__Exercise prompt__.
Go through the lines below. Copy those with "vampires".
-- Source records follows --
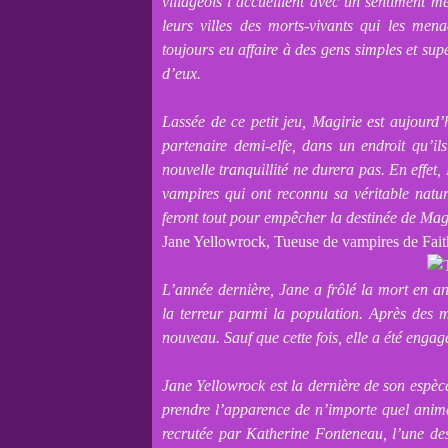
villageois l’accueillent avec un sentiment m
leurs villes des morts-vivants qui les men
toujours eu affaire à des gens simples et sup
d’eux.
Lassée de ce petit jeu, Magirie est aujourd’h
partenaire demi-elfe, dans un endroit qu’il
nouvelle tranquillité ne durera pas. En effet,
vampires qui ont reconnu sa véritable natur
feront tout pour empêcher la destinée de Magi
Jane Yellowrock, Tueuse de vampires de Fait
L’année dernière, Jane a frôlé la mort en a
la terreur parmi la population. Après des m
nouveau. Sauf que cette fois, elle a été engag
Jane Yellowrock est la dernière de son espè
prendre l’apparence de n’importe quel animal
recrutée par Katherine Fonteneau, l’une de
-- Source records concluded --
-- Source records follows --
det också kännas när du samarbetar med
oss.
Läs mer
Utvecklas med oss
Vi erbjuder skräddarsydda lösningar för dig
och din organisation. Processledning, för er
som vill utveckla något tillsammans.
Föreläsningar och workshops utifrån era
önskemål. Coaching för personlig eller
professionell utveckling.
-- Source records concluded --
__Exercise solution__.
vampires qui ont reconnu sa véritable natur
Jane Yellowrock, Tueuse de vampires de Fait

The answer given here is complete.